The Value of the Mass

The Value of the Mass
Up to our own times, it has been the constant concern of supreme pontiffs to ensure that the Church of Christ offers a worthy ritual to the Divine Majesty, 'to the praise and glory of His name,' and 'to the benefit of all His Holy Church - Pope Benedict XVI, Summorum Pontificum

Wednesday, March 14, 2007

English Translation of Sacramentum Caritatis

Well, it's all over the net on just about every blog, but like every thing else that is translated into English, the translation of Sacramentum Cartitatis is innacurate. *insert sarcasim here ---> I suppose that it's just coincidence that it was translated to make it seem like the Pope wasn't backing traditional elements in the Church.

Now, I'm no Latin scholar by any stretch of the imagination. However, for those of you who haven't read any other blogs (yeah right!) the main point of controversy is in the portion of the document concerning Latin in the liturgy. In the Latin the document reads: exceptis lectionibus, homilia et oratione fidelium, aequum est ut huiusmodi celebrationes fiant lingua Latina. Aequum est means, directly translated, is proper (or right). The English translation reads could be (in other words, Is possible).

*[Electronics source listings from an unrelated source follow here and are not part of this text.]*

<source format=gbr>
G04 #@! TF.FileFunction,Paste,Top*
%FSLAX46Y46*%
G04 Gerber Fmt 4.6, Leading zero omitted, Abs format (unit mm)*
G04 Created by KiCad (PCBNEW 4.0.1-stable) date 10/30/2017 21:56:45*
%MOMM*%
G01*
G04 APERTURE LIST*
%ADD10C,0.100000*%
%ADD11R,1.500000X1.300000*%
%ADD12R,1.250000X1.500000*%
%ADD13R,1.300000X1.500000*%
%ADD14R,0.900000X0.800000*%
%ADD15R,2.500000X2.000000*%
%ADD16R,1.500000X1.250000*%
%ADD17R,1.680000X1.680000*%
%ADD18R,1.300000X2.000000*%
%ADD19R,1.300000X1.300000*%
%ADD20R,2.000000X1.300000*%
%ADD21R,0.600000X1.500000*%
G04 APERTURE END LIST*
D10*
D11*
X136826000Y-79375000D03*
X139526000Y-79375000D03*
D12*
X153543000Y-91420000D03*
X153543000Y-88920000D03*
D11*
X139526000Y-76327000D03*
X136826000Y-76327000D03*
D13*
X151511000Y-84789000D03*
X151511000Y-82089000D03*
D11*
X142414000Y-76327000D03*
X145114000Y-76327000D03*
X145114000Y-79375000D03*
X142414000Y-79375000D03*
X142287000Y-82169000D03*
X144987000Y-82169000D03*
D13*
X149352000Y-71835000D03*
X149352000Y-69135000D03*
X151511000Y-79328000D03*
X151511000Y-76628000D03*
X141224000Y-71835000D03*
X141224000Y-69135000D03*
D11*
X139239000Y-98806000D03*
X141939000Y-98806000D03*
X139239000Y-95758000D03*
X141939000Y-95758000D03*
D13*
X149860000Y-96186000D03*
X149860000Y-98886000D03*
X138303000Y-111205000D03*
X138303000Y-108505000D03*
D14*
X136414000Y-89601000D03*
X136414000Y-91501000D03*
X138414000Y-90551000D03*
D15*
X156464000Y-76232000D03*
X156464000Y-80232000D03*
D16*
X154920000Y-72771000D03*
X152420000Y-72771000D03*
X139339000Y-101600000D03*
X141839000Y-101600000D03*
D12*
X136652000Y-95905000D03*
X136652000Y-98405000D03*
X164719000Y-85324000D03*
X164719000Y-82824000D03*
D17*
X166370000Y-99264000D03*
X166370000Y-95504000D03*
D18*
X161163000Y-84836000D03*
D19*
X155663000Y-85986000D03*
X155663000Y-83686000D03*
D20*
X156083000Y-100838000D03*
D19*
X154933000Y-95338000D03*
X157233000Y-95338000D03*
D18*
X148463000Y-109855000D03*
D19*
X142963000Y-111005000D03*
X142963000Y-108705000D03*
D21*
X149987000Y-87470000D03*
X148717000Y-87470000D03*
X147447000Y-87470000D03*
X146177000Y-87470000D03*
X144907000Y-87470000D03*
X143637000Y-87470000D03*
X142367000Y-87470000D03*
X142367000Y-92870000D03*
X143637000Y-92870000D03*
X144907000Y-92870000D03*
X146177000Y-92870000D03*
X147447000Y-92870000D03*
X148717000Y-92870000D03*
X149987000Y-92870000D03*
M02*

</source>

Now call me crazy, but I think that means two different things. One says that it is proper that the Mass be celebrated in Latin. The other just says it's a possibility. Hmmm.

Well, this is one of the reasons I decided not to comment on the apostolic exhortation until later, because it seems this kind of stuff always happens. At first I thought the document wasn't stating anything new, now it seems that isn't an accurate critique of the document.

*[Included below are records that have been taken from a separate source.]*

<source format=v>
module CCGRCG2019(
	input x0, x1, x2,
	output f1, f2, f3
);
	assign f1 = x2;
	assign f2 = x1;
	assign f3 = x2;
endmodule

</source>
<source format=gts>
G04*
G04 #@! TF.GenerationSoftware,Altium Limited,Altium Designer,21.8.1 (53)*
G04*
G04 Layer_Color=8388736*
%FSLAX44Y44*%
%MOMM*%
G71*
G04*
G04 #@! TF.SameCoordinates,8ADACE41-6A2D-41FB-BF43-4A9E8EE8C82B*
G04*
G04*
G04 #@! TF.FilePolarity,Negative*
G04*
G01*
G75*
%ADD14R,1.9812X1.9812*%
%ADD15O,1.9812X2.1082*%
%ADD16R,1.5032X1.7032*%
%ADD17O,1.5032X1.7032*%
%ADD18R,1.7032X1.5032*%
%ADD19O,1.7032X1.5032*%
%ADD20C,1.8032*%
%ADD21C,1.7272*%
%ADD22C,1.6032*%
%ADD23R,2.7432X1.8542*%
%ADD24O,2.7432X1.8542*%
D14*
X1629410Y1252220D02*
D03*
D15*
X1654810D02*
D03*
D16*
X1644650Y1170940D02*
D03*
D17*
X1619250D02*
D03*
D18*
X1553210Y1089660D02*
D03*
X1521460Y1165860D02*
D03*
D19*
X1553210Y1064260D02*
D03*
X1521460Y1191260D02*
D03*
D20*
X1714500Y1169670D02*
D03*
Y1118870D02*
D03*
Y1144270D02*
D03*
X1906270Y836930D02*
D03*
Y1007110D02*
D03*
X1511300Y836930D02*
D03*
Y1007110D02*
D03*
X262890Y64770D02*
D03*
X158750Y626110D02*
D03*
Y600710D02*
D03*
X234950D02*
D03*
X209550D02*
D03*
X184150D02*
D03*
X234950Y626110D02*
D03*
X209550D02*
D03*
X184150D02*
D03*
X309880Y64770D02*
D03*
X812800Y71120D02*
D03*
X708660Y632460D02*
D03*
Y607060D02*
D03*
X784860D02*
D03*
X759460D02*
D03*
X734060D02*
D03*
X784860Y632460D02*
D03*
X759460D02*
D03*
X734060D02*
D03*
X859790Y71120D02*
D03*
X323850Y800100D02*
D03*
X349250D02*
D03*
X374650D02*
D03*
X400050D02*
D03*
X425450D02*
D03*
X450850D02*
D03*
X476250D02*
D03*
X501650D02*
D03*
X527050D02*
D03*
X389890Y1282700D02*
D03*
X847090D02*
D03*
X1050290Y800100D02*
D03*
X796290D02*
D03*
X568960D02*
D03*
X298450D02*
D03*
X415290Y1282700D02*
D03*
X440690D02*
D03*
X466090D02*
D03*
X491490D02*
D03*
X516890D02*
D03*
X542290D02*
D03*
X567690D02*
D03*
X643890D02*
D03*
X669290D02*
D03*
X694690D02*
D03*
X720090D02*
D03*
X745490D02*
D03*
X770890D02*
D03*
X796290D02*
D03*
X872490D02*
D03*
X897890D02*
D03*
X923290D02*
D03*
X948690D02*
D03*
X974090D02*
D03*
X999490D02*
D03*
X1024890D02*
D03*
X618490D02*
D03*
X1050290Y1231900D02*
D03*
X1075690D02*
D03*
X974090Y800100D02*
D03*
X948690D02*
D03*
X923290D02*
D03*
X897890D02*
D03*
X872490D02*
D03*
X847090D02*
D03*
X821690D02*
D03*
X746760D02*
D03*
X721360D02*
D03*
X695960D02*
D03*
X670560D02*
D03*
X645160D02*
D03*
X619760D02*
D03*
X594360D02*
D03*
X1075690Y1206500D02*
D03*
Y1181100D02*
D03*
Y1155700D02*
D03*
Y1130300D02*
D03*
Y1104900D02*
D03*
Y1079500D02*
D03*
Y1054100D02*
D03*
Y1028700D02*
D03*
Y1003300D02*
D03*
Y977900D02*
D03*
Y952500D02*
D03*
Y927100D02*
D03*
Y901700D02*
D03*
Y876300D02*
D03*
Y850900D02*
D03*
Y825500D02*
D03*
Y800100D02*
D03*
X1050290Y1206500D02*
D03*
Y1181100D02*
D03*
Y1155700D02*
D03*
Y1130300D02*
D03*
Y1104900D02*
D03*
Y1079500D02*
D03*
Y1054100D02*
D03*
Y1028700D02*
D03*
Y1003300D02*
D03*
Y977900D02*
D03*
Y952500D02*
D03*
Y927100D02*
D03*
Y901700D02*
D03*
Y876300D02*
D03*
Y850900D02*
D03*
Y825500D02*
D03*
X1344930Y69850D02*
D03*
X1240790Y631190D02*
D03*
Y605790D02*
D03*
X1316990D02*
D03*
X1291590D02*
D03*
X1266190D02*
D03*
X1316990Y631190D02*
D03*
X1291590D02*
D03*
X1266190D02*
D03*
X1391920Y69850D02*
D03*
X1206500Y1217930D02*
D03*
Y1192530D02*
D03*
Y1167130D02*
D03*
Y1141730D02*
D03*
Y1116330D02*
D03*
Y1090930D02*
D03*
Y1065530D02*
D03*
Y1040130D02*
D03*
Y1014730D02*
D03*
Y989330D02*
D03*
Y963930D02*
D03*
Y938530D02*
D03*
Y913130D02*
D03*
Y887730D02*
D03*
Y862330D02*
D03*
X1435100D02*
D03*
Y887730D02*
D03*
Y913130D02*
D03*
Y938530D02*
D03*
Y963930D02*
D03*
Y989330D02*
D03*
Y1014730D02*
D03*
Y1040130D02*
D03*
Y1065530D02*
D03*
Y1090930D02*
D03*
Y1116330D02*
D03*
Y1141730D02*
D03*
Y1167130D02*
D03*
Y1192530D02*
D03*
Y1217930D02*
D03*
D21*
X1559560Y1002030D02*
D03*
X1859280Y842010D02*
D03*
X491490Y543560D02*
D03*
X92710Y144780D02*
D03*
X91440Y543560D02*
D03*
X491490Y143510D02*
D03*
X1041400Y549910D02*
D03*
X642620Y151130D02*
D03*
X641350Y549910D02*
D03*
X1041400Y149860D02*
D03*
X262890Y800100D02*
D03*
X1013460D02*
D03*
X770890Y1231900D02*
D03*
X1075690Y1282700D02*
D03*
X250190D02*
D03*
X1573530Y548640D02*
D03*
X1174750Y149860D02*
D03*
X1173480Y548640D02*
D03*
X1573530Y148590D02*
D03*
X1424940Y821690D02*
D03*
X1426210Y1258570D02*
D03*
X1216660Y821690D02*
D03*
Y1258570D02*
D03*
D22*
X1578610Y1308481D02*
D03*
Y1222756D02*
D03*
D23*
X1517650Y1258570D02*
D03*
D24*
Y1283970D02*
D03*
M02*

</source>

All I know now is that I'm going to wait and see how the American bishops respond to the document (if at all), how long it will take to see any changes. I will also wonder how such a blunder could have made it into such an important document.


The Swede said...

Hi Zach. The translation really seems odd. The word seems related to equal. In my dictionary they translate it with likeness, similarity, and "in aequo" are translated as "in equal rights". (And no, "could be" are not mentioned) ;-).

The SC is a beautiful and very interesting document; still, I do not think the final word on this topic has yet been said by the Vatican. I think SC was a step in the right direction, but personally, I was hoping for more.

//Joakim (who started a course in Latin only a few days ago and really is in over his head). :-)

Zach said...

I wouldn't be too disapointed if I were you Swede. One thing is for sure. This pope likes to take his time in doing things. This didn't turn out to be, nor was it intended to be a liturgy changing document. As an aside, it doesn't even carry the force of Church law (to my knowledge), but an Apostolic Exortation is simply a document stating the opinion of the pope on any given issue. In this case it was the Eucharist.

Remember also, that if had come out too strongly in this document it may in effect render a possible upcoming Motu Proprio innefective simply because the bishops in opposition would be expecting it an braced against such a move by the vatican. Doing this, the pope seems to be in the middle ground and the Motu Proprio is still just what it has always been, a rumor.

He did, however, say some very good things in the apostolic exortation. He stood by priestly celabacy (hopefully closing the issue for good) and made a difinitave stance on catholic polititions and communion.

Truth be told, this document, even if the pope made a strong stance on anything liturgical, probably wouldn't have made a difference in the Church. There are basicly two documents that need to be issued to change the liturgy of the Church in a difinitave manner. One is a motu proprio. The second is just a new missal all togeather.

We'll just have to wait and see what happens.

I'll get back to you on the Latin BTW.